Nous abordons souvent les projets solaires comme un ensemble de décisions techniques, mais la réussite dépend aussi des démarches et des bons outils. Notre approche consiste à avancer étape par étape, en reliant comparatifs, obligations administratives et impacts sur le logement. L’objectif est de vous aider à structurer vos choix sans vous perdre dans les détails.
Commencez par définir votre usage : autoconsommation totale, autoconsommation avec vente du surplus, ou vente totale. Relevez vos consommations sur 12 mois et repérez les périodes de pointe, car cela conditionne la puissance pertinente et l’intérêt d’une batterie. Notez aussi vos contraintes de logement, notamment si vous êtes locataire ou en copropriété.
Avant de comparer des devis, faites un pré-diagnostic du site : orientation, inclinaison, ombrages, état de la toiture et accès au chantier. Un entretien de toiture et de gouttières peut être nécessaire pour éviter de reposer l’étanchéité sur un support fragilisé. Nous conseillons de documenter l’existant avec photos datées et, si possible, un avis professionnel sur la couverture.
Pour les comparatifs solaires, utilisez une grille identique pour toutes les offres : puissance crête, type de modules, micro-onduleurs ou onduleur central, garanties, supervision et options de maintenance. Vérifiez la cohérence entre la production estimée et votre profil de consommation, en demandant les hypothèses (ombrage, pertes, inclinaison). Privilégiez les devis qui détaillent le schéma électrique, les protections et l’intégration au tableau.
Côté aides et démarches administratives, listez ce qui s’applique à votre situation : déclarations d’urbanisme, demandes de raccordement, contrat d’achat éventuel, et documents d’assurance. Les conditions varient selon la commune, le type de pose et le statut d’occupation, d’où l’intérêt de vérifier avant signature. Nous recommandons de conserver une chronologie des échanges et des pièces transmises.

» Consignes
1/ Pour chacune des affirmations (a), (b) et (c), dites si elle s'accorde avec le texte sur les projets solaires, en répondant par oui ou par non et en citant à l'identique les mots du texte qui tranchent. (a) Il faut relever ses consommations sur 12 mois. (b) Les offres doivent être comparées avec une grille propre à chaque devis. (c) Les conditions administratives sont les mêmes dans toutes les communes.
2/ Écrivez la suite du texte sur les projets solaires après sa dernière phrase.
Les enregistrements n'ont aucun lien avec le texte.

» Données enregistrées
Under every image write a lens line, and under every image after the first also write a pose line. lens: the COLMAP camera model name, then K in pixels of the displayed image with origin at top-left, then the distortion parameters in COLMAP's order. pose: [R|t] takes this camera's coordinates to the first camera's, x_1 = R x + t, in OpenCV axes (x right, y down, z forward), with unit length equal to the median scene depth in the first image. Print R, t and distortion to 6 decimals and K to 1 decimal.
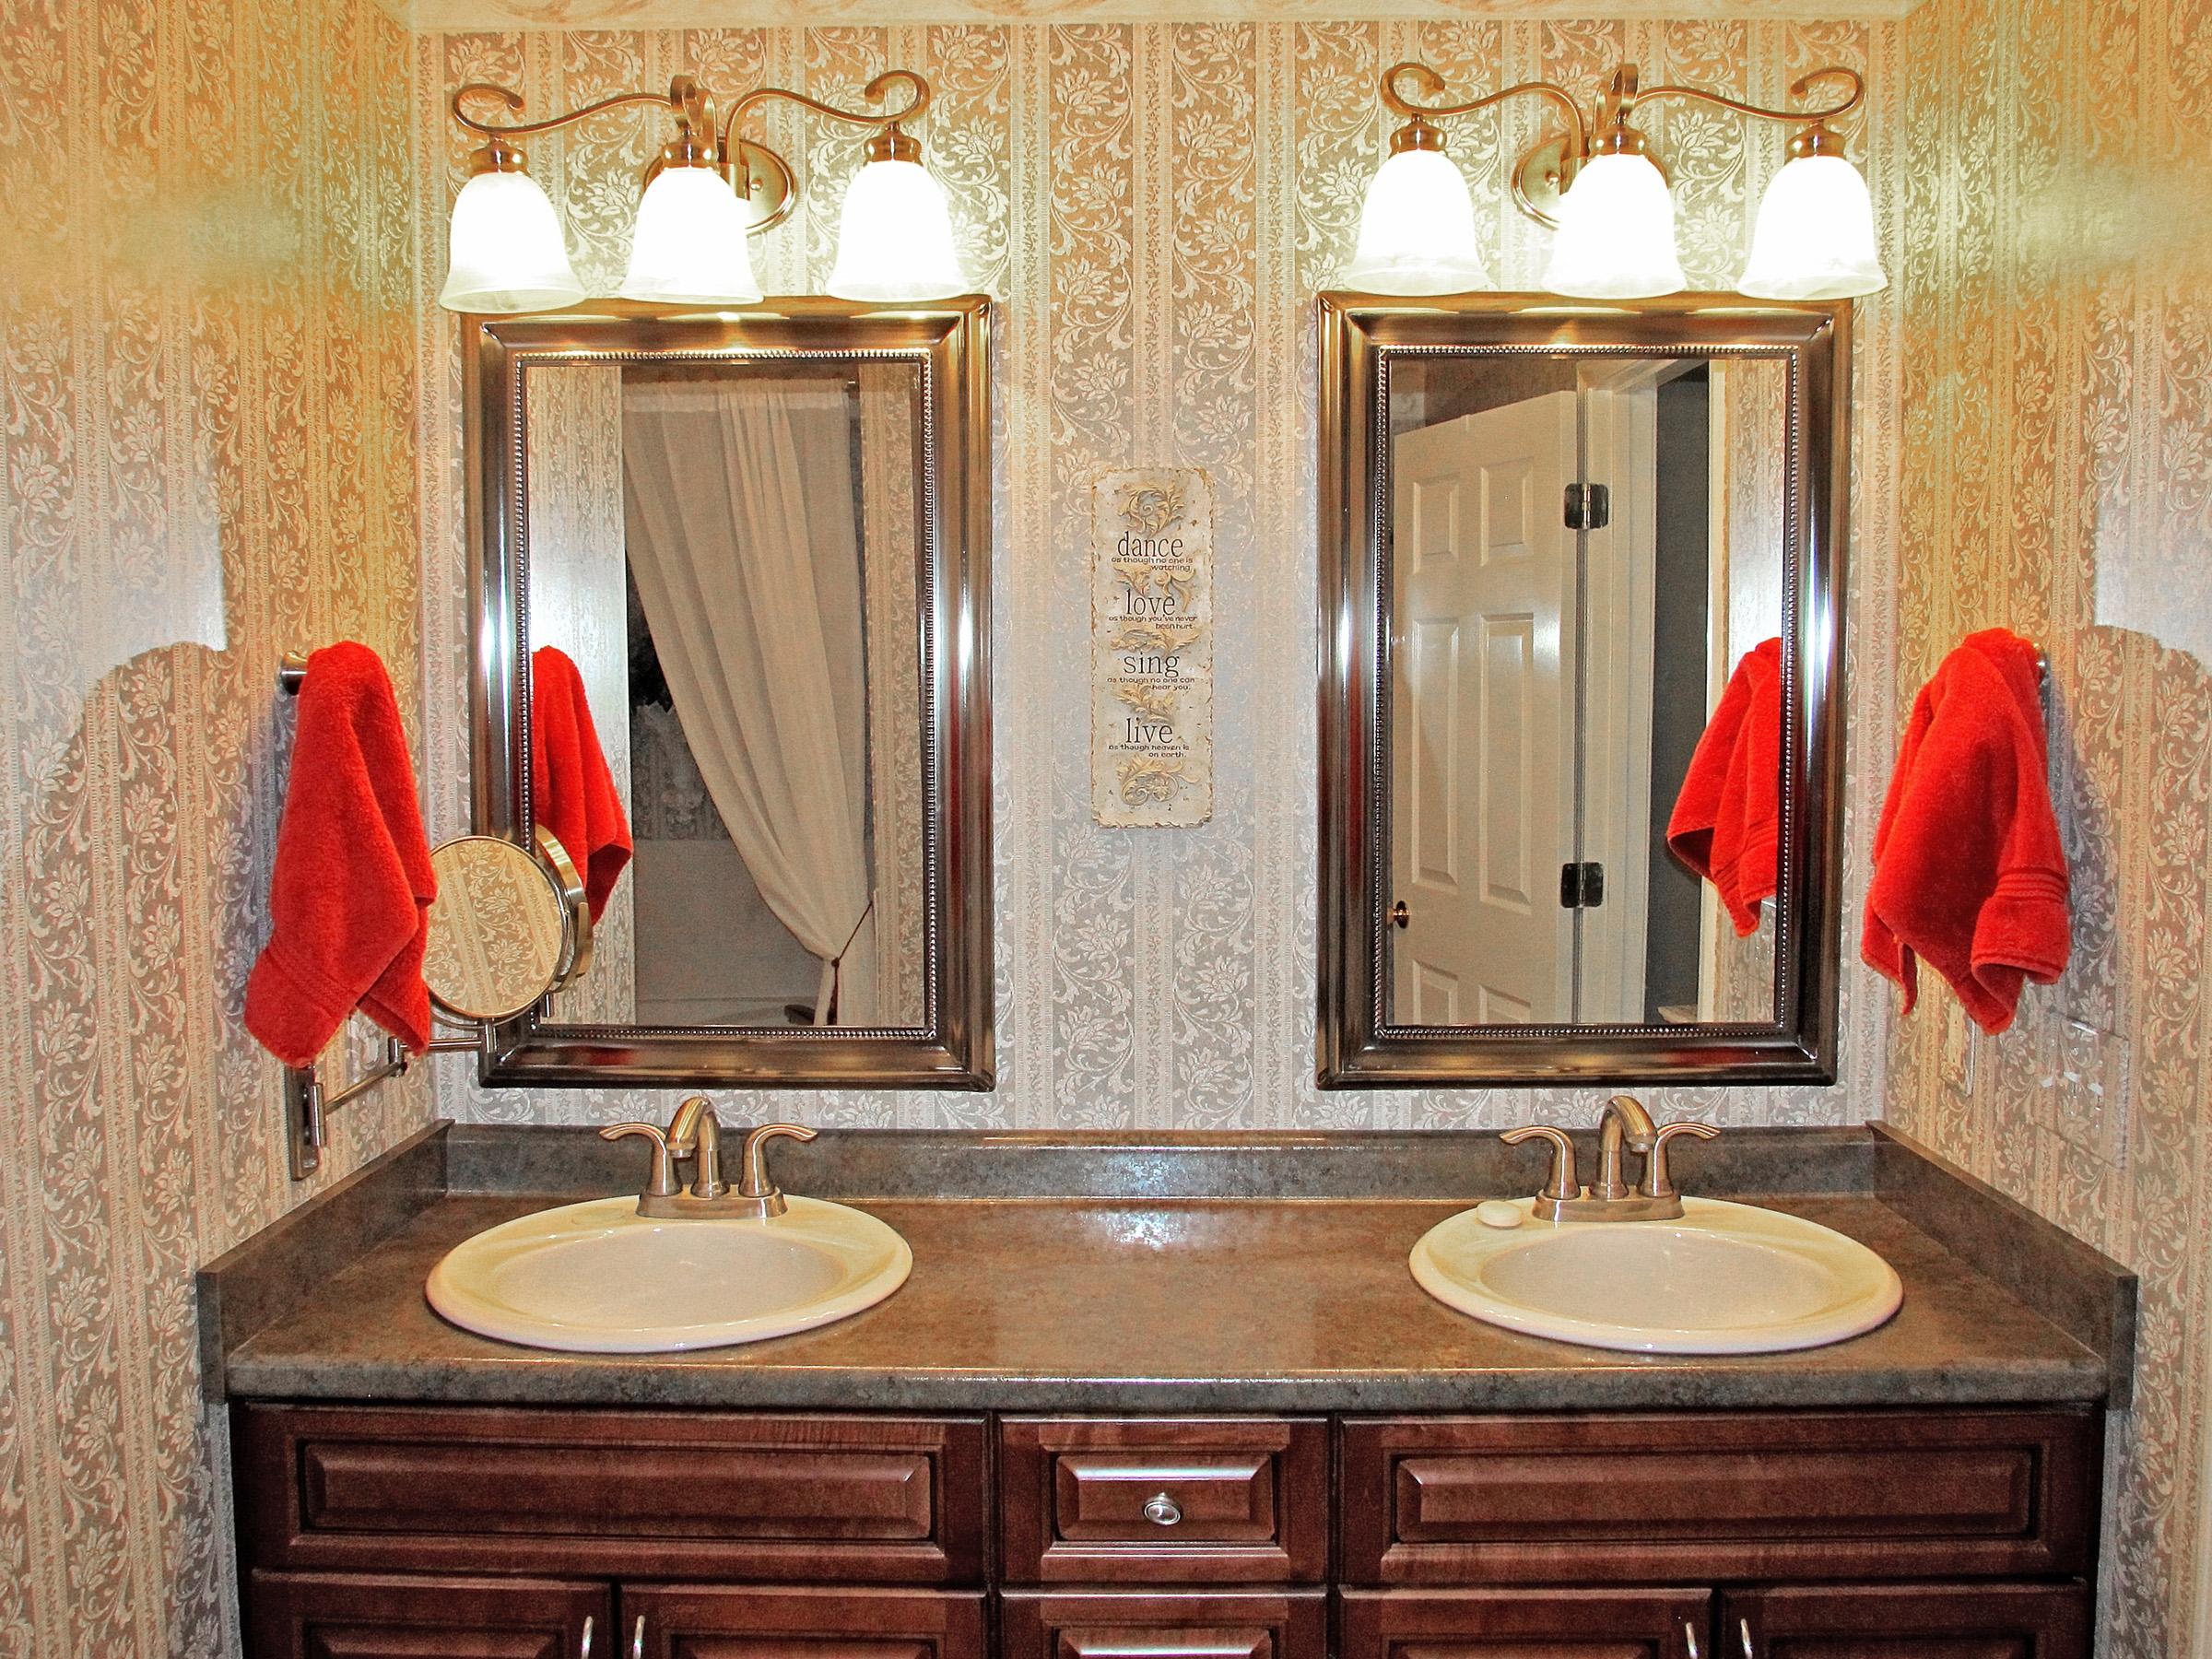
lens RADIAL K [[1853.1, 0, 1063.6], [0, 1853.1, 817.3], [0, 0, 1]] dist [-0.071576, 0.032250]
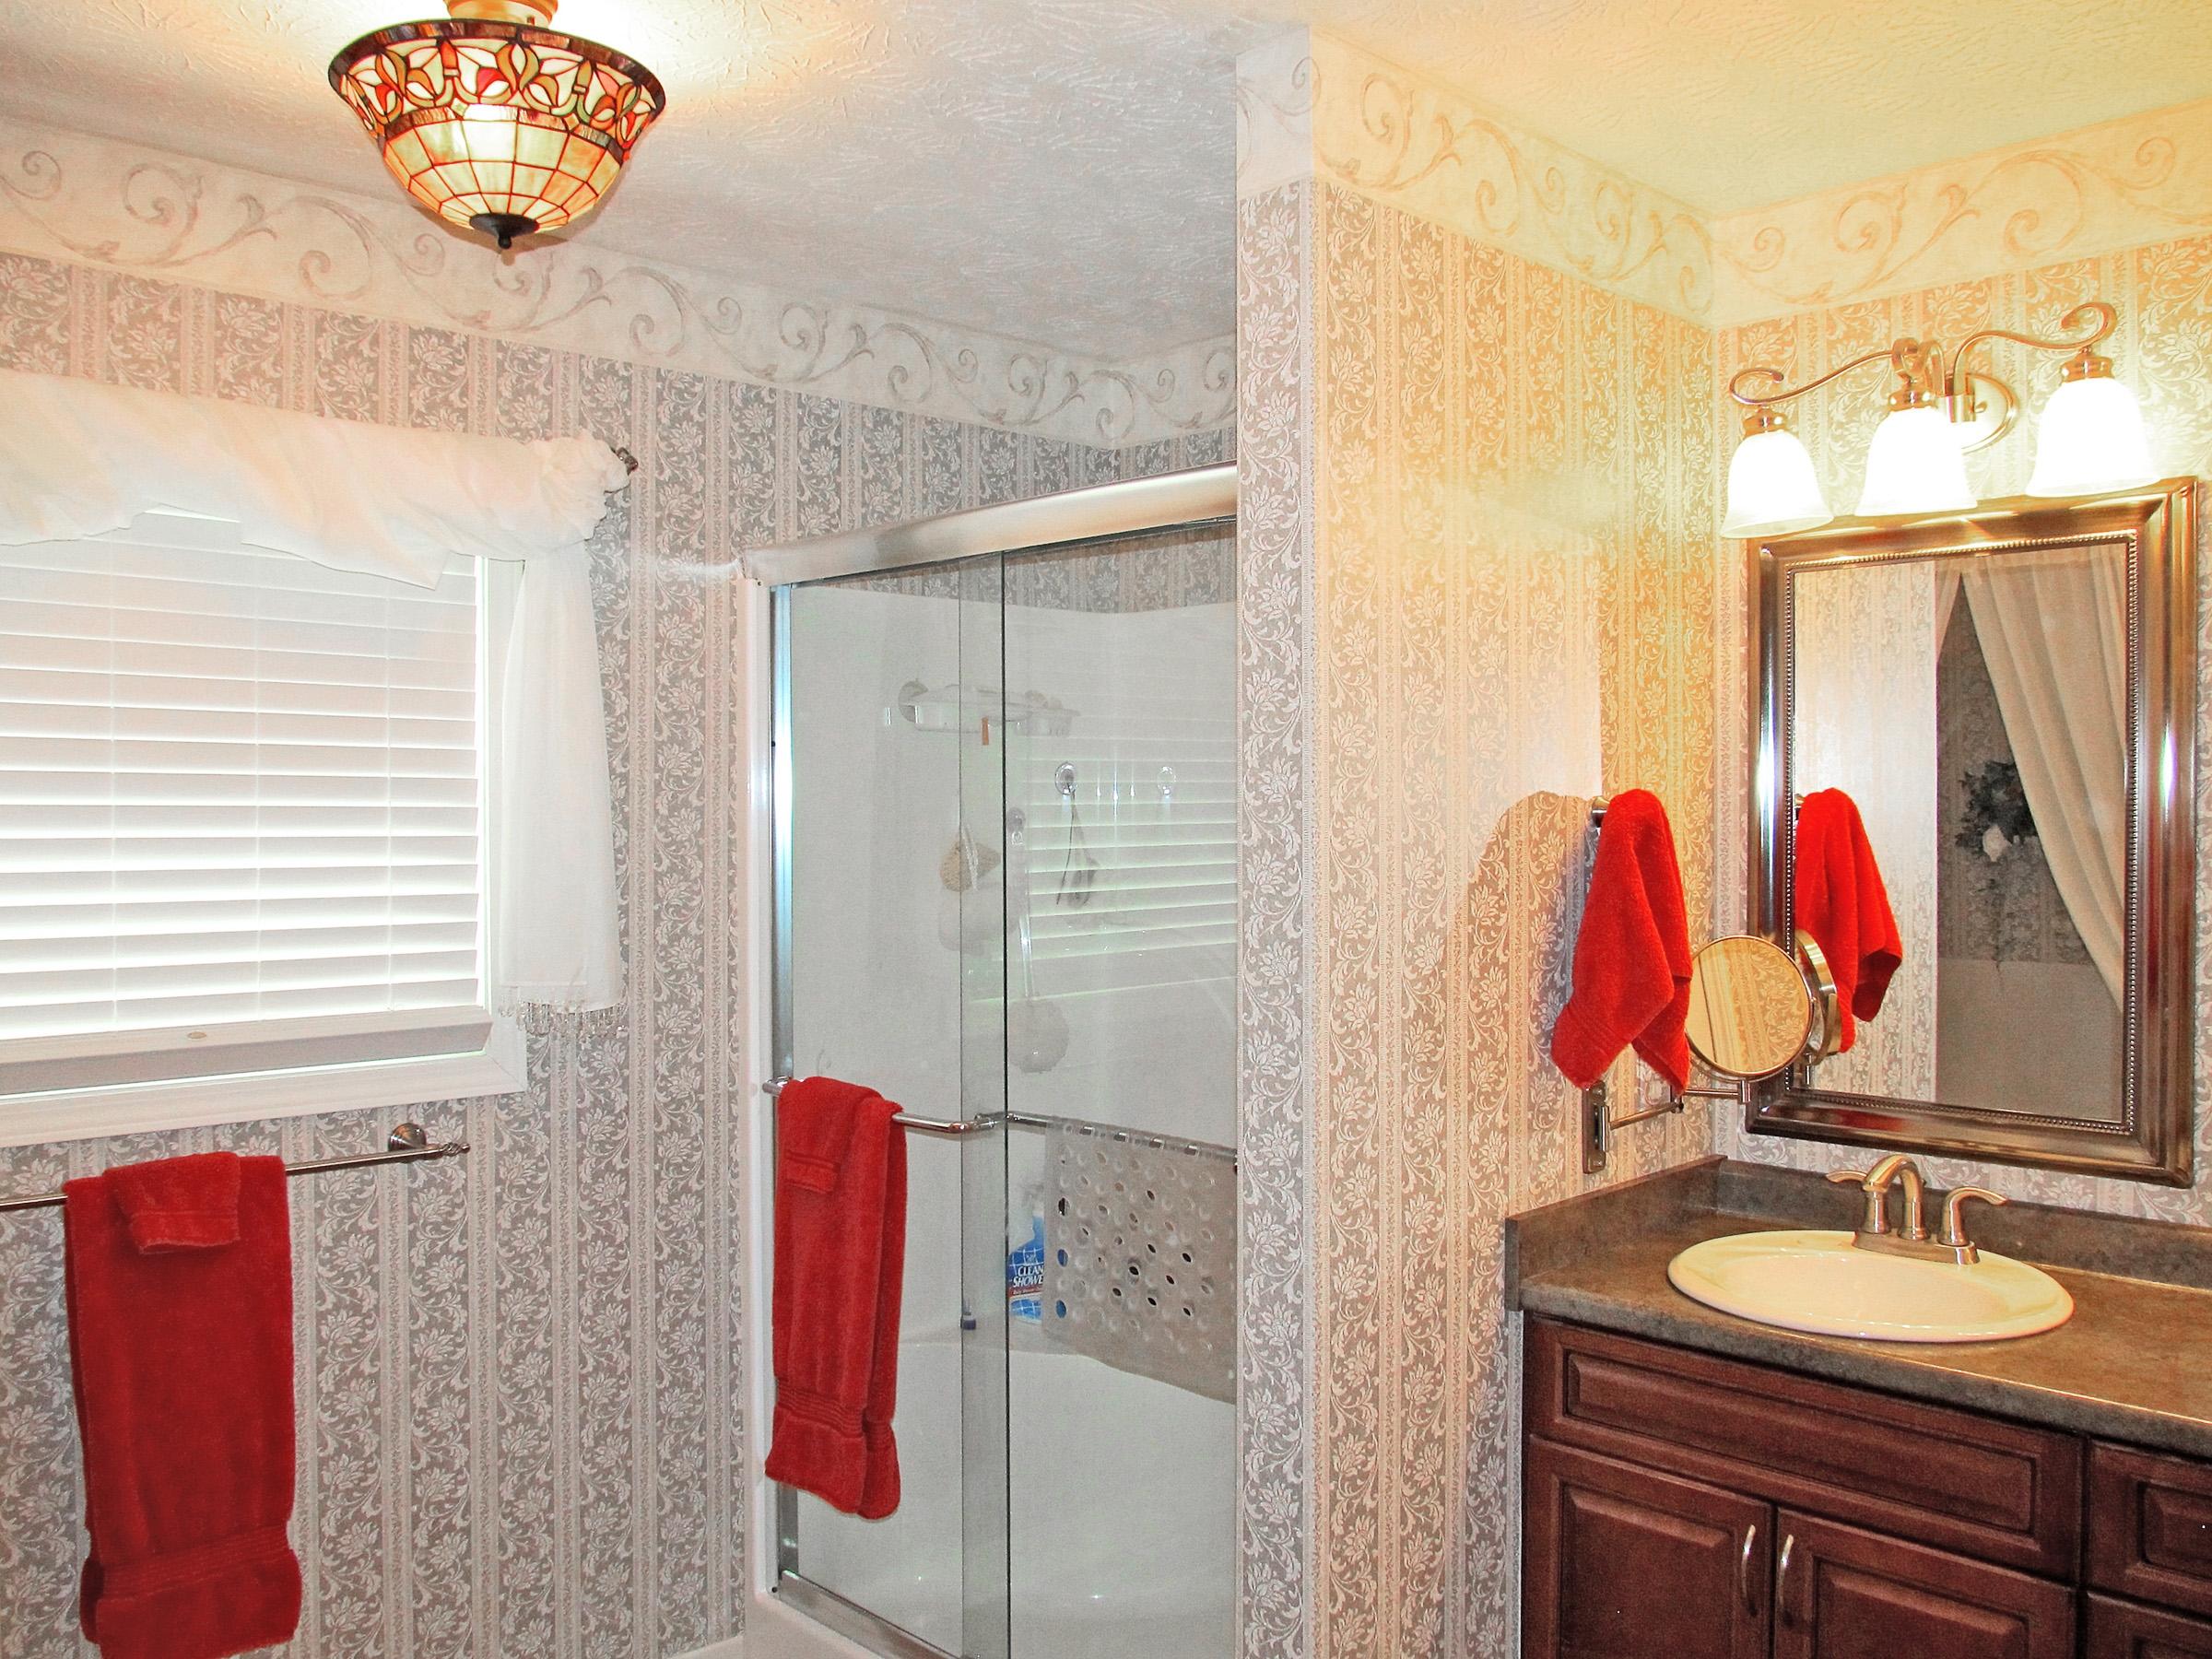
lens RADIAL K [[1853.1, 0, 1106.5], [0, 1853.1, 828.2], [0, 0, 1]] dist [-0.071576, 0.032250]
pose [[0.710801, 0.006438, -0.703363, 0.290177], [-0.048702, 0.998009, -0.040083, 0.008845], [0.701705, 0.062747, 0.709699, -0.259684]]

--

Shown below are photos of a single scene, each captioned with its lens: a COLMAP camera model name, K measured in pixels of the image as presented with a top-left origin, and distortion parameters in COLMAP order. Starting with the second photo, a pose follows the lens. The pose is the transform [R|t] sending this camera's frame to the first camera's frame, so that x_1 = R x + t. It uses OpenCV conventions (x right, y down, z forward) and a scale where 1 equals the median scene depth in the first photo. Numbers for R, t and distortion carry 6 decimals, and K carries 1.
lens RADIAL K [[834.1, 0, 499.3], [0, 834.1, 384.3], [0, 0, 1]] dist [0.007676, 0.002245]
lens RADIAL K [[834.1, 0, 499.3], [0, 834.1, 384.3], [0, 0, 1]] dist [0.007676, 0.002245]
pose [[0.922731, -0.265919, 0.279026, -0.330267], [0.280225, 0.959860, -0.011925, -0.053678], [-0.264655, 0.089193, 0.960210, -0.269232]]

» Réponses numérotées
1/
(a) Oui : « Relevez vos consommations sur 12 mois ».
(b) Non : « utilisez une grille identique pour toutes les offres ».
(c) Non : « Les conditions varient selon la commune ».

2/
Si vous êtes locataire, impliquez le propriétaire dès le début et clarifiez par écrit l’autorisation, le partage des coûts et le traitement en fin de bail. Pour les propriétaires bailleurs, la question de l’accès au compteur, des relevés et de la répartition des bénéfices doit être anticipée. En cas de copropriété, renseignez-vous sur le cadre de vote et les règles d’esthétique ou d’implantation.
Sur le plan juridique familial, un projet peut être porté à deux ou plusieurs personnes : répartition des paiements, titularité des contrats et accès aux données de production. Nous conseillons de décider qui signe, qui règle, et comment sont gérés les changements de situation (déménagement, séparation, succession). Un avis de professionnel du droit peut aider à sécuriser les engagements sans complexifier inutilement.
Pour les entrepreneurs et indépendants, distinguez usage domestique et usage professionnel, et conservez des justificatifs clairs des dépenses. Le choix de l’entité qui contracte, la gestion comptable et les assurances doivent être alignés avec l’activité, surtout si une partie du bâtiment sert de local professionnel. Nous recommandons d’échanger en amont avec votre conseil habituel pour éviter des incohérences de facturation ou de propriété.